I am trying to understand a bit deeper how duplications occur and how to deal with that in NGS analysis. First, of all, I wanted to understand the FastQC read duplication report for which the tutorial of Istvan Albert is really good (Revisiting the FastQC read duplication report).
My FASTQ file has shown this report
The title shows the proportion of duplicated read what is (as far I can undertand) so high. I have run Rmdup and MarkDuplicate in this file and the proportion of duplicated reads detected and removed/marked is around 15%.
So my question is, are not all duplicated reads removed when applying removal duplicated algorithms?
My second question is, for the simple simulation that Istvan Albert does in his post, I can understand what the red and blue lines is telling me. However, what my red and blue lines are telling me when working in a more realistic scenario like this (e.g. why is there a pick between 9 and >10)?
Two comments:
Thanks for your answer. This is for clinical analysis and GATK best practices recommend removing duplicates.

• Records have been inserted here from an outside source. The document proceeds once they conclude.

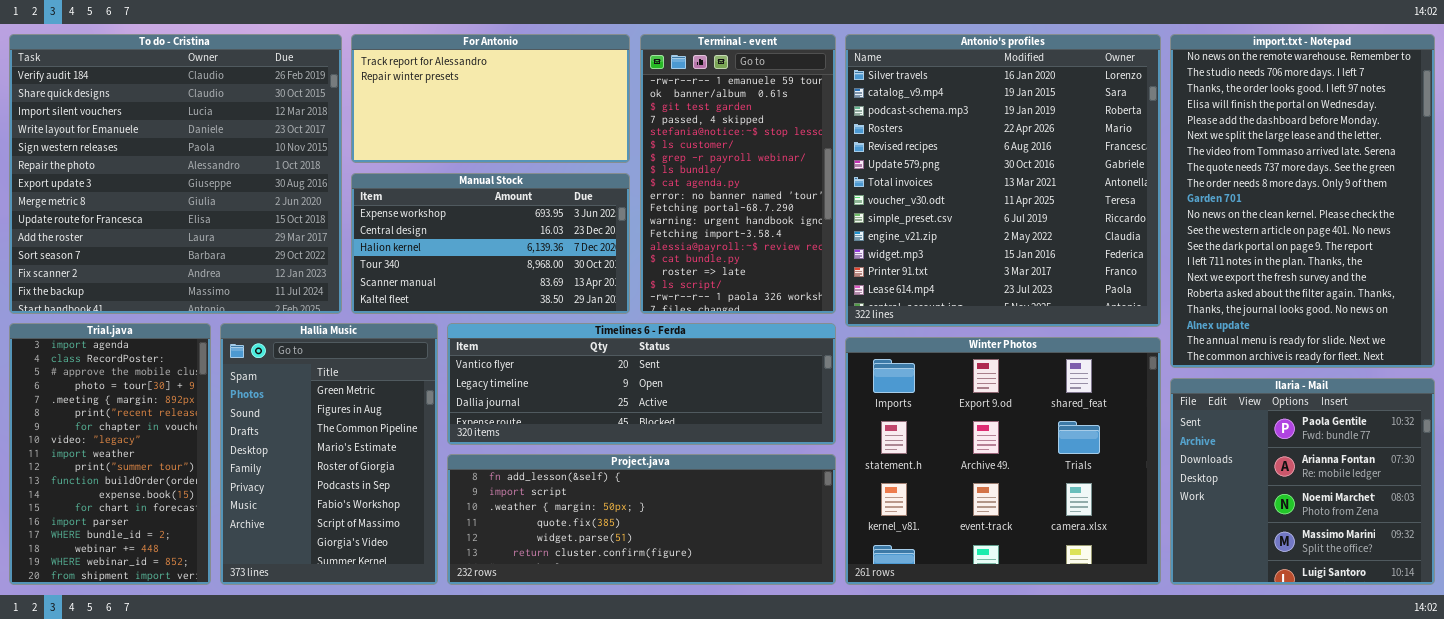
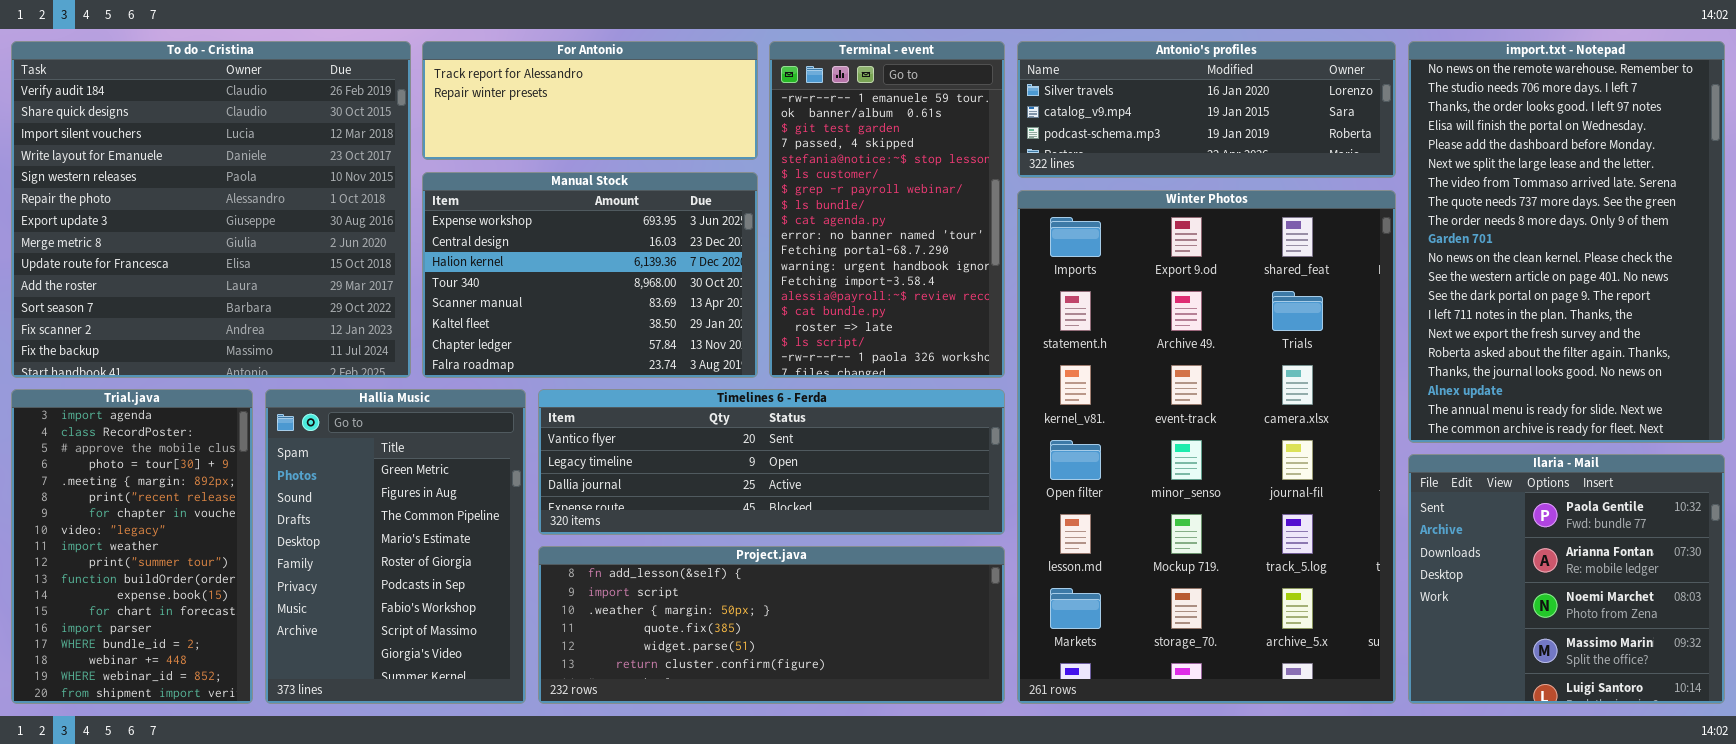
For Antonio: [351,34,630,163] -> [422,41,758,160], resized
Antonio's profiles: [845,34,1161,327] -> [1017,41,1396,178], resized
Manual Stock: [351,173,630,314] -> [422,172,758,378], resized
Winter Photos: [845,337,1161,585] -> [1017,190,1396,704], resized

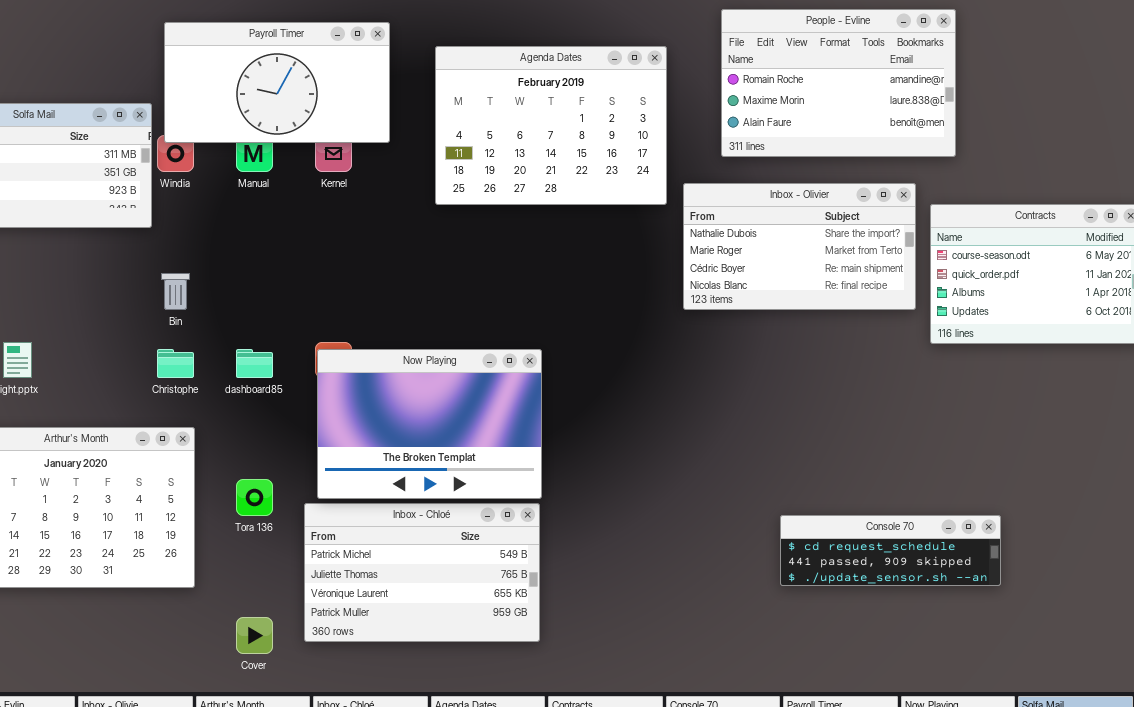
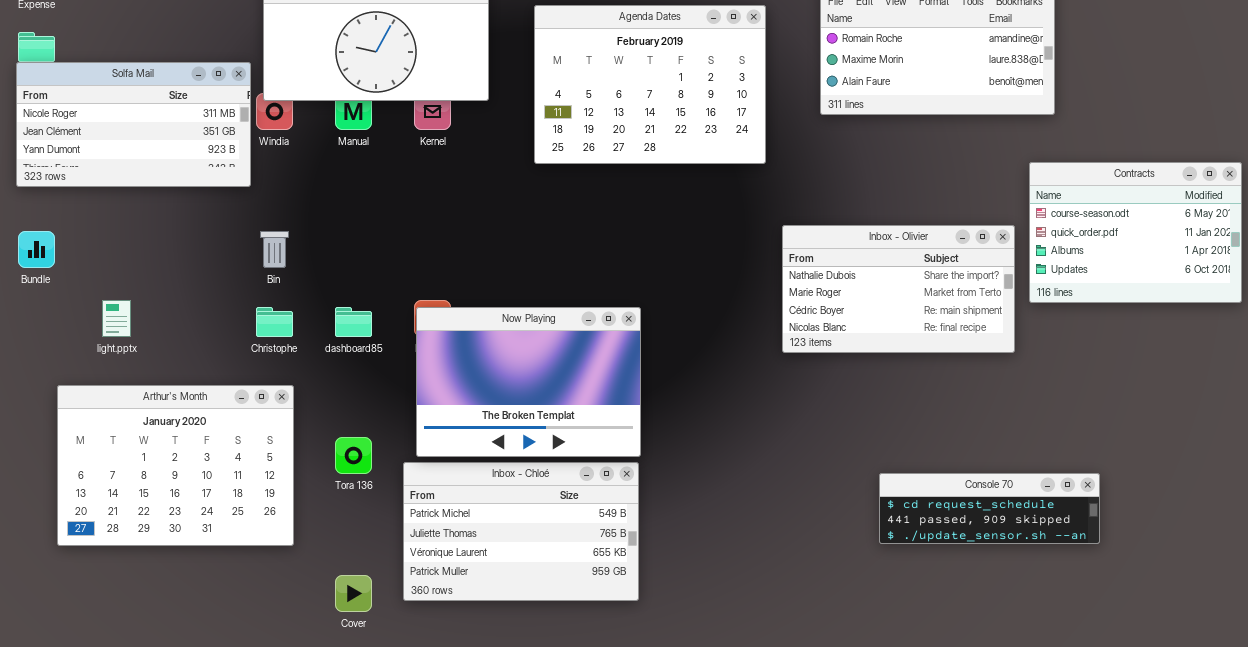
Inbox - Olivier: [683,183,916,310] -> [782,225,1015,353], moved

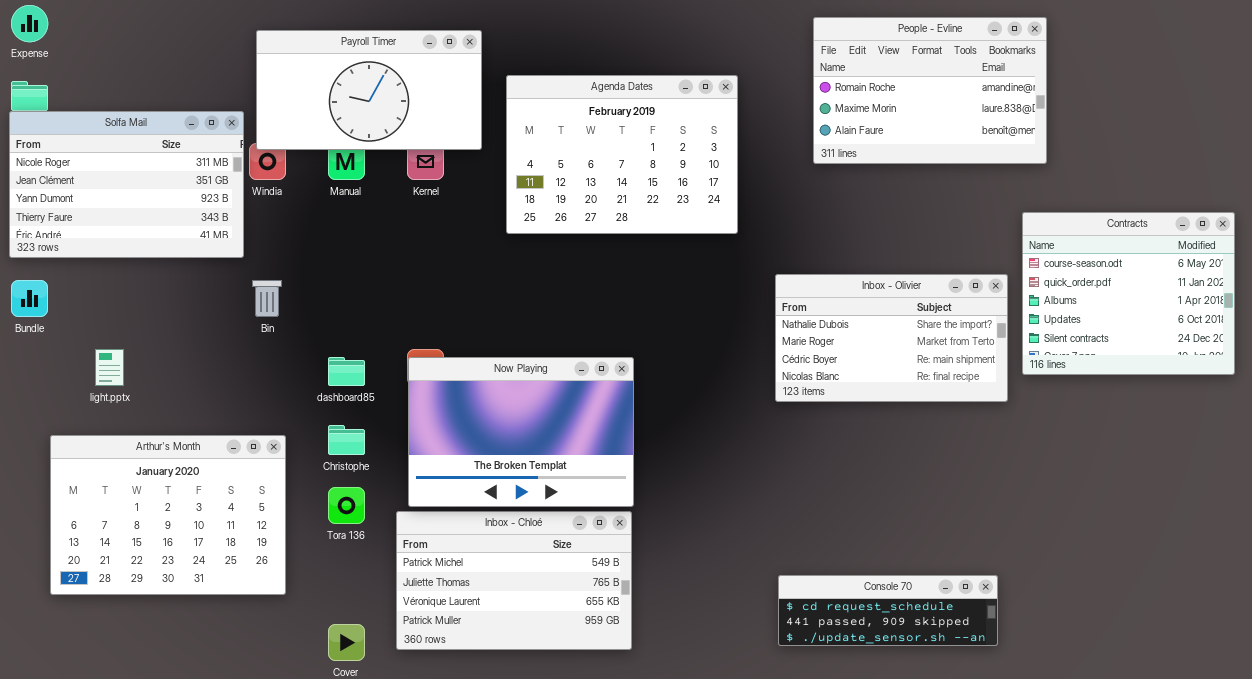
Agenda Dates: [534,5,766,164] -> [506,75,738,234], moved
Solfa Mail: [16,62,251,187] -> [9,111,244,258], resized
Contracts: [1029,162,1242,303] -> [1022,212,1235,375], resized
Christophe: [256,307,293,337] -> [328,425,365,455], moved
Console 70: [879,473,1100,544] -> [778,575,998,646], moved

I am still wondering if having 50% of duplicates reads is normal, and why FASTQC says I have 48%, but with RmDup and MarkDuplicates, only the 15% are removed???
indeed for such an analysis it's advised to remove duplicates.
duplication rate is also dependent on biological complexity of your sample(s) combined with the sequencing depth.
Why one removes or detects more duplication than another tool I don't really know but it is very well possible they all have different definitions of duplication and/or different levels of sensitivity to pick them up
What type of libraries do you have? Is this RNaseq, shotgun whole genome, exome? For RNAseq and exome, it would be normal do have a high duplication rate.
To do a true estimation of duplicates you can use
clumpify.sh
from BBMap suite which does purely sequence based analysis, no alignments needed like other tools you mention. It can do perfect matches and can work on paired-end reads at the same time.See: Introducing Clumpify: Create 30% Smaller, Faster Gzipped Fastq Files. And remove duplicates.